Reproduce the material below line for line, changing nothing.
----------------
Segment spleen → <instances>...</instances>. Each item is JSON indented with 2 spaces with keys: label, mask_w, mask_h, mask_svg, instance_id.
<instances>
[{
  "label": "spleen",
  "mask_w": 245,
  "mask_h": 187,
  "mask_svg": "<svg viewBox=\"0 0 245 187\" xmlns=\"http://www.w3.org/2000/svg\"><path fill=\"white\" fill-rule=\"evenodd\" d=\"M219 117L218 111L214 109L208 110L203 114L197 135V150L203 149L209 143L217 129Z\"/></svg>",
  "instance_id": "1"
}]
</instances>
----------------
• _REPLY TO THE EXERCISE_:
Segment spleen → <instances>...</instances>. Each item is JSON indented with 2 spaces with keys: label, mask_w, mask_h, mask_svg, instance_id.
<instances>
[{
  "label": "spleen",
  "mask_w": 245,
  "mask_h": 187,
  "mask_svg": "<svg viewBox=\"0 0 245 187\" xmlns=\"http://www.w3.org/2000/svg\"><path fill=\"white\" fill-rule=\"evenodd\" d=\"M219 117L218 111L214 109L208 110L203 114L197 135V150L203 149L209 143L217 129Z\"/></svg>",
  "instance_id": "1"
}]
</instances>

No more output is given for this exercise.